[Information shown]

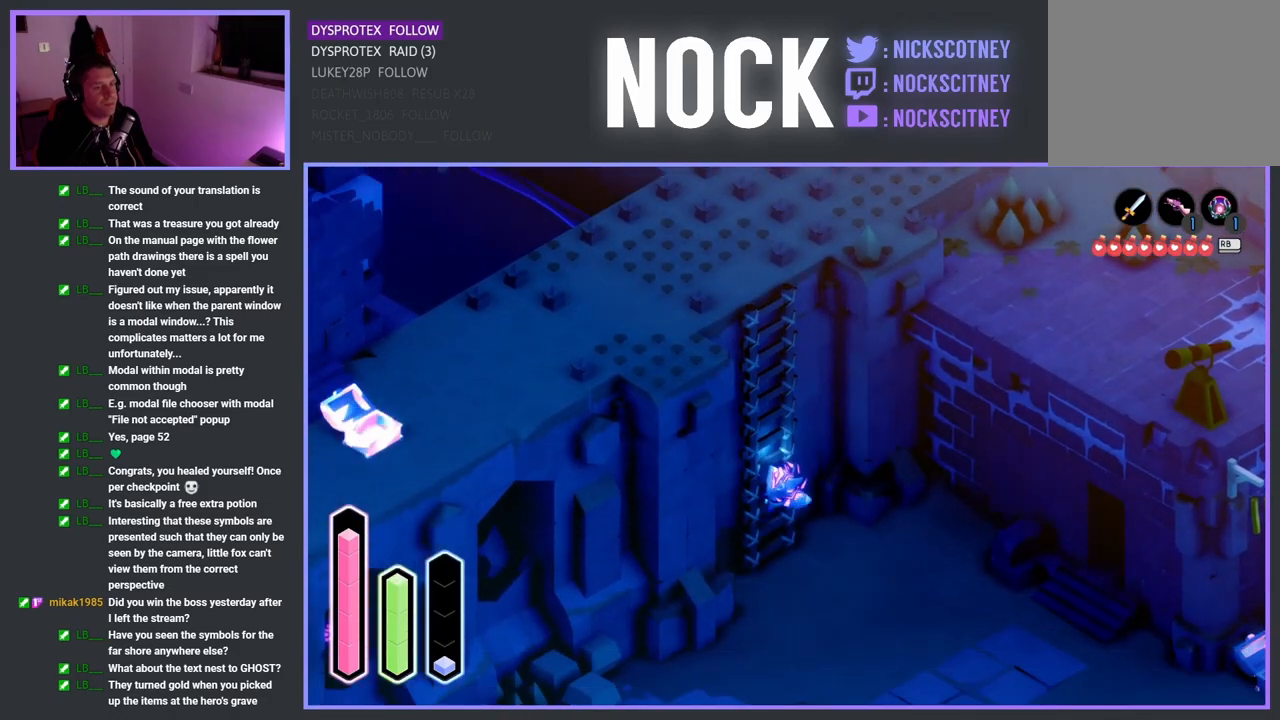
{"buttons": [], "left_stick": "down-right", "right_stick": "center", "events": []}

[/Information shown]
[Information shown]

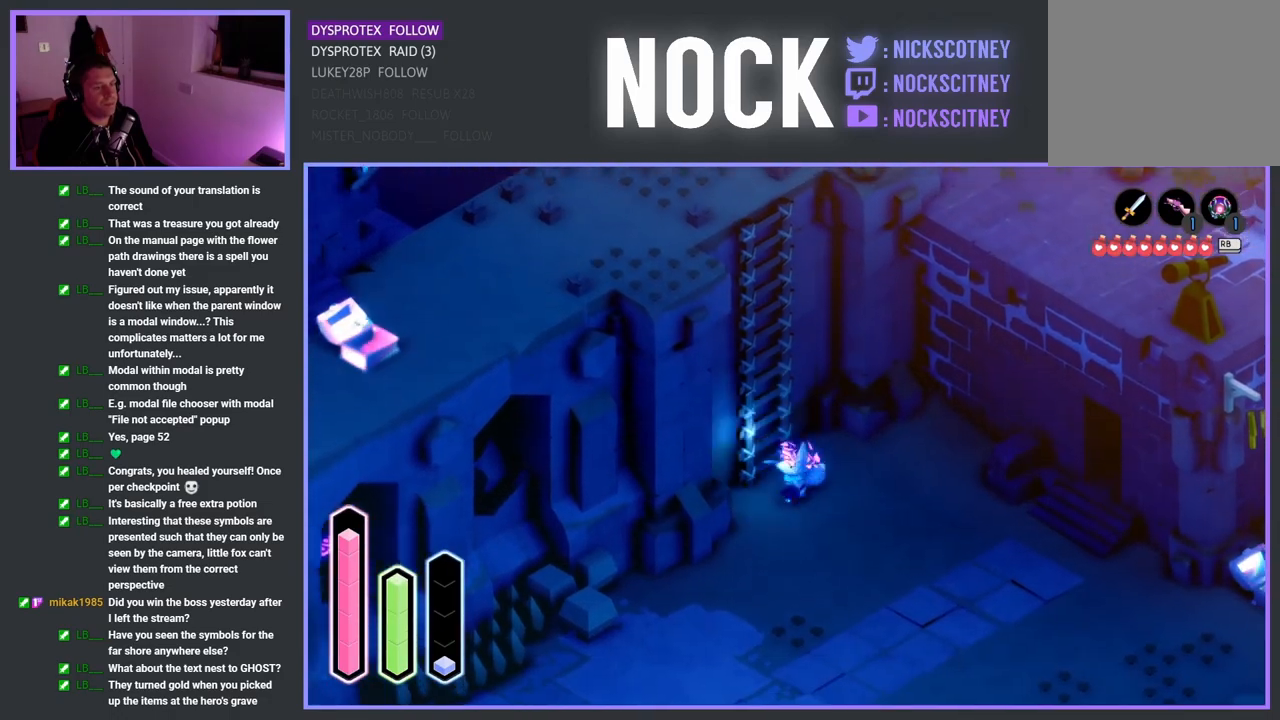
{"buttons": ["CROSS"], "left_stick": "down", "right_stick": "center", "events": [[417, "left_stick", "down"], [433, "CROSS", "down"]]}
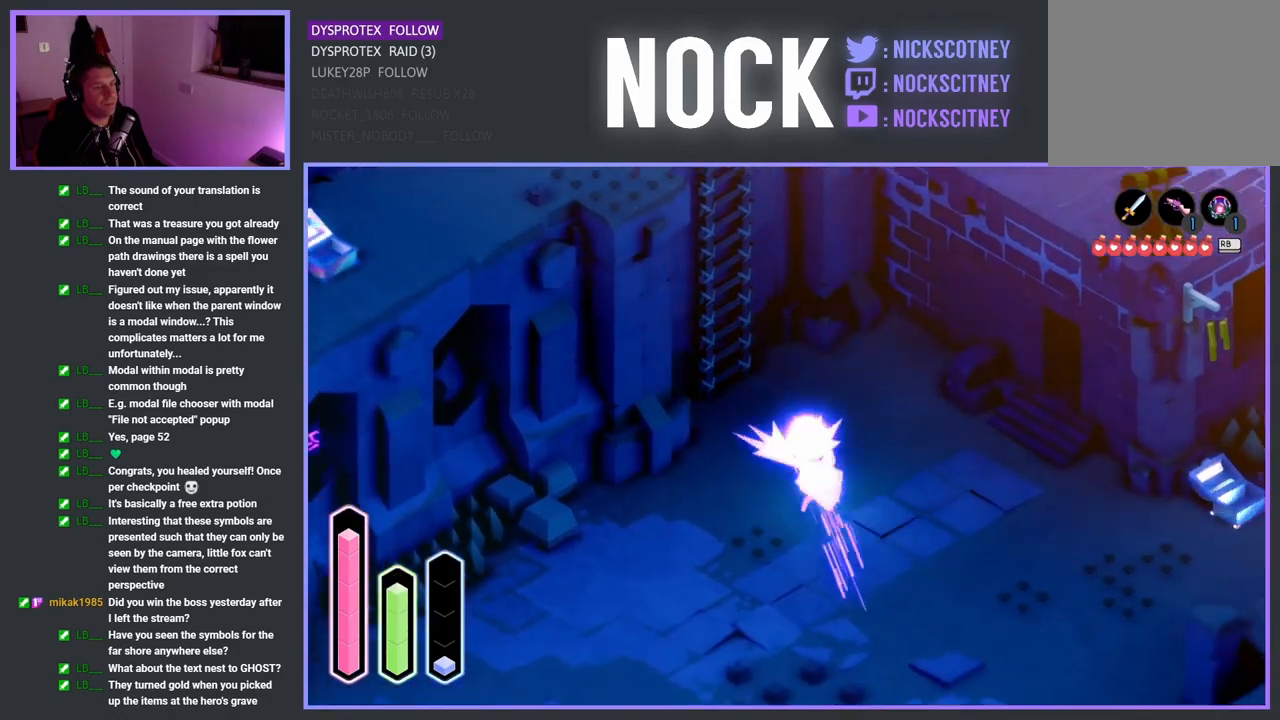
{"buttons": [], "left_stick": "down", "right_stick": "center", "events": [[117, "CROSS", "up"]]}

[/Information shown]
[Information shown]

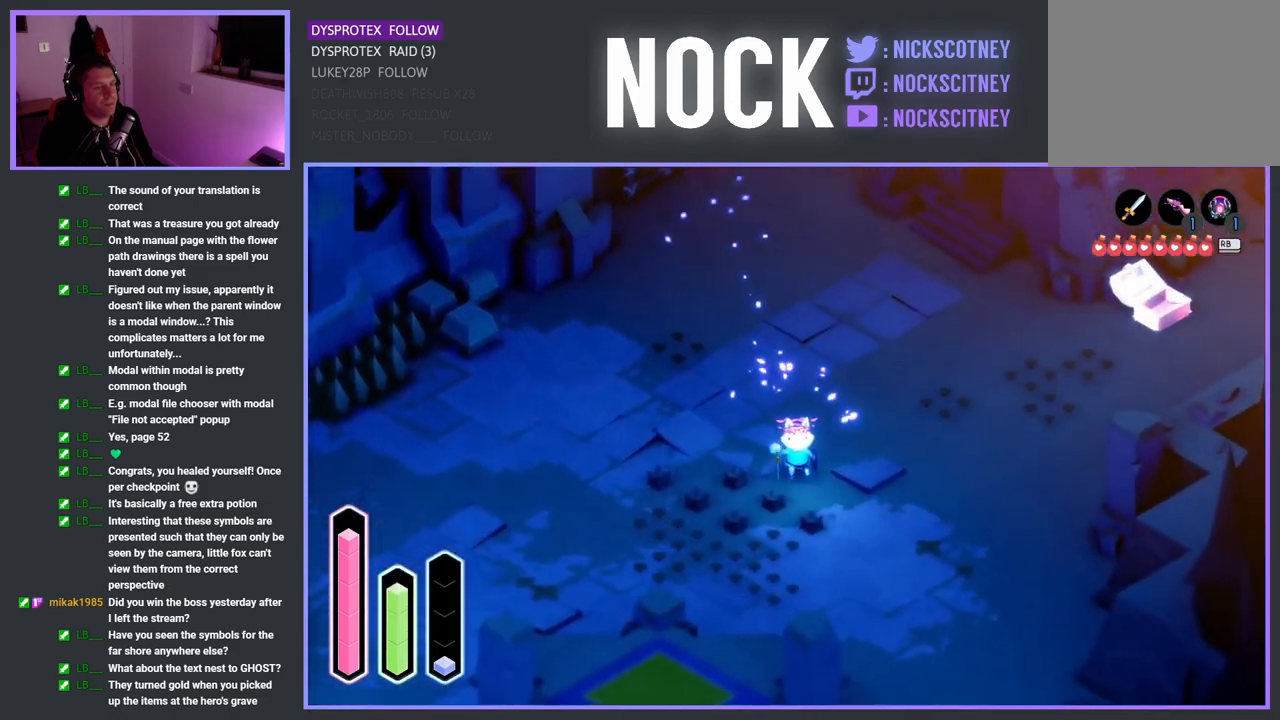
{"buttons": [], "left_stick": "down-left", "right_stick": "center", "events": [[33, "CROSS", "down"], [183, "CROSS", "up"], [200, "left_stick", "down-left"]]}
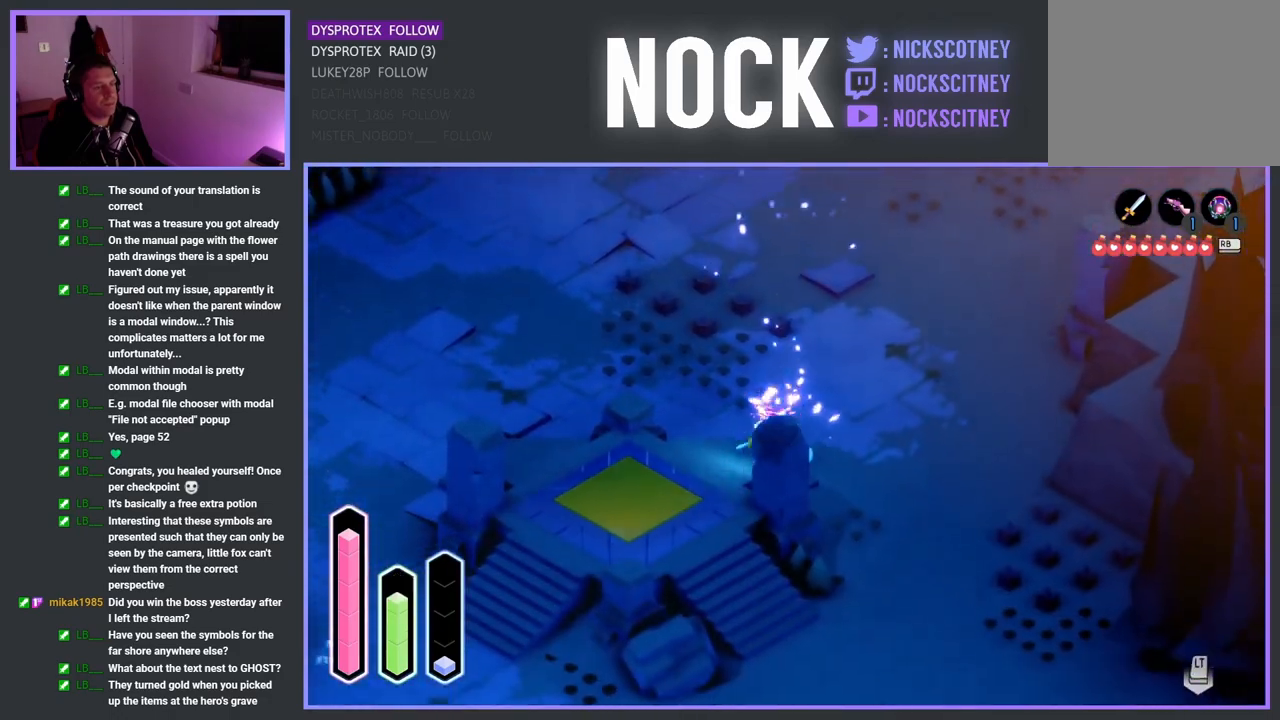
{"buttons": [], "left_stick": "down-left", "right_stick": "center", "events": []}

[/Information shown]

> What is expected:
Show each line of the material above where "CROSS" occurs.

> Exercise response:
{"buttons": ["CROSS"], "left_stick": "down", "right_stick": "center", "events": [[417, "left_stick", "down"], [433, "CROSS", "down"]]}
{"buttons": [], "left_stick": "down", "right_stick": "center", "events": [[117, "CROSS", "up"]]}
{"buttons": [], "left_stick": "down-left", "right_stick": "center", "events": [[33, "CROSS", "down"], [183, "CROSS", "up"], [200, "left_stick", "down-left"]]}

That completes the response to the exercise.